Material supplied:
━━━━━━━━━━

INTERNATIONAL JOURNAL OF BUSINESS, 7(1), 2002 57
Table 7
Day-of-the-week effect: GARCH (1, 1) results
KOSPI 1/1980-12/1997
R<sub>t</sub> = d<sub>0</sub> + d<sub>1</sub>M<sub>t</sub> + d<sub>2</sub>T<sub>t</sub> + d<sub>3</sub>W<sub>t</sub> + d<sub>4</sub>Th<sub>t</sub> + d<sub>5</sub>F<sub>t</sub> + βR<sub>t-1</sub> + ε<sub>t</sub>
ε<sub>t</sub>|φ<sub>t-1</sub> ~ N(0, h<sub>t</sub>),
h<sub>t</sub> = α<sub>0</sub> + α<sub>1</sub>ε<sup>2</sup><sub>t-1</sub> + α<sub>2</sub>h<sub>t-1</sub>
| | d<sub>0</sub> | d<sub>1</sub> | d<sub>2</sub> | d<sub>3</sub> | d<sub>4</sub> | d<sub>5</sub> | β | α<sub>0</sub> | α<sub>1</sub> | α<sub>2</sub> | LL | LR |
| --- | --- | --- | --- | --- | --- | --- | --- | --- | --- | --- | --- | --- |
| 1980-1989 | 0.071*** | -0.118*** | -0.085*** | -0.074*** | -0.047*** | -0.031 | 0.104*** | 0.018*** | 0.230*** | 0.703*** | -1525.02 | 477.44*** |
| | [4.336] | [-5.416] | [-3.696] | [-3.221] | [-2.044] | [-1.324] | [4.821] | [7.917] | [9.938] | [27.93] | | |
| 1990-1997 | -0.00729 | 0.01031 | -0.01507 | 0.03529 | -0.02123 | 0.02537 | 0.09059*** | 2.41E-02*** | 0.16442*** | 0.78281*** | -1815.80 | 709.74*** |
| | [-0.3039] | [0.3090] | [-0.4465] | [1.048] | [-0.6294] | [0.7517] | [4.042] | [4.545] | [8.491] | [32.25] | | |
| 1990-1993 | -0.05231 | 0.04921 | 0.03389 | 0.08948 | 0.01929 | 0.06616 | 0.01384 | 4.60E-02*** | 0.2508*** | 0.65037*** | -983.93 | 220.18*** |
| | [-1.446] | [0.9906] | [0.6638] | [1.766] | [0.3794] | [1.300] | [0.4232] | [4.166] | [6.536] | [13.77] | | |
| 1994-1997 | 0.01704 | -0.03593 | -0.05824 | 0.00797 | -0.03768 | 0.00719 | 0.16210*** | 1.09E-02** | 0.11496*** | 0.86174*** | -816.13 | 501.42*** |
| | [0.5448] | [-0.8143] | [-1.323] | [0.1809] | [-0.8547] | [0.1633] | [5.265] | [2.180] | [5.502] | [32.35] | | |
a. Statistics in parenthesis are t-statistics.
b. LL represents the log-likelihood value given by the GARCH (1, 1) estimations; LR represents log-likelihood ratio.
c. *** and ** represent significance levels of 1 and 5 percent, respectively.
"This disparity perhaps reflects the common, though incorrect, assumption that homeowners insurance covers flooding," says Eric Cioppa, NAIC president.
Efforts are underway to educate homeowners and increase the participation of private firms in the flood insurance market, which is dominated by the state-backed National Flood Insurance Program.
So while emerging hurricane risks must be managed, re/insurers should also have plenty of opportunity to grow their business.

━━━━━━━━━━

Task: Write out the full listing, keeping every line exactly as it is.

Expected output:
INTERNATIONAL JOURNAL OF BUSINESS, 7(1), 2002 57
Table 7
Day-of-the-week effect: GARCH (1, 1) results
KOSPI 1/1980-12/1997
R<sub>t</sub> = d<sub>0</sub> + d<sub>1</sub>M<sub>t</sub> + d<sub>2</sub>T<sub>t</sub> + d<sub>3</sub>W<sub>t</sub> + d<sub>4</sub>Th<sub>t</sub> + d<sub>5</sub>F<sub>t</sub> + βR<sub>t-1</sub> + ε<sub>t</sub>
ε<sub>t</sub>|φ<sub>t-1</sub> ~ N(0, h<sub>t</sub>),
h<sub>t</sub> = α<sub>0</sub> + α<sub>1</sub>ε<sup>2</sup><sub>t-1</sub> + α<sub>2</sub>h<sub>t-1</sub>
| | d<sub>0</sub> | d<sub>1</sub> | d<sub>2</sub> | d<sub>3</sub> | d<sub>4</sub> | d<sub>5</sub> | β | α<sub>0</sub> | α<sub>1</sub> | α<sub>2</sub> | LL | LR |
| --- | --- | --- | --- | --- | --- | --- | --- | --- | --- | --- | --- | --- |
| 1980-1989 | 0.071*** | -0.118*** | -0.085*** | -0.074*** | -0.047*** | -0.031 | 0.104*** | 0.018*** | 0.230*** | 0.703*** | -1525.02 | 477.44*** |
| | [4.336] | [-5.416] | [-3.696] | [-3.221] | [-2.044] | [-1.324] | [4.821] | [7.917] | [9.938] | [27.93] | | |
| 1990-1997 | -0.00729 | 0.01031 | -0.01507 | 0.03529 | -0.02123 | 0.02537 | 0.09059*** | 2.41E-02*** | 0.16442*** | 0.78281*** | -1815.80 | 709.74*** |
| | [-0.3039] | [0.3090] | [-0.4465] | [1.048] | [-0.6294] | [0.7517] | [4.042] | [4.545] | [8.491] | [32.25] | | |
| 1990-1993 | -0.05231 | 0.04921 | 0.03389 | 0.08948 | 0.01929 | 0.06616 | 0.01384 | 4.60E-02*** | 0.2508*** | 0.65037*** | -983.93 | 220.18*** |
| | [-1.446] | [0.9906] | [0.6638] | [1.766] | [0.3794] | [1.300] | [0.4232] | [4.166] | [6.536] | [13.77] | | |
| 1994-1997 | 0.01704 | -0.03593 | -0.05824 | 0.00797 | -0.03768 | 0.00719 | 0.16210*** | 1.09E-02** | 0.11496*** | 0.86174*** | -816.13 | 501.42*** |
| | [0.5448] | [-0.8143] | [-1.323] | [0.1809] | [-0.8547] | [0.1633] | [5.265] | [2.180] | [5.502] | [32.35] | | |
a. Statistics in parenthesis are t-statistics.
b. LL represents the log-likelihood value given by the GARCH (1, 1) estimations; LR represents log-likelihood ratio.
c. *** and ** represent significance levels of 1 and 5 percent, respectively.
"This disparity perhaps reflects the common, though incorrect, assumption that homeowners insurance covers flooding," says Eric Cioppa, NAIC president.
Efforts are underway to educate homeowners and increase the participation of private firms in the flood insurance market, which is dominated by the state-backed National Flood Insurance Program.
So while emerging hurricane risks must be managed, re/insurers should also have plenty of opportunity to grow their business.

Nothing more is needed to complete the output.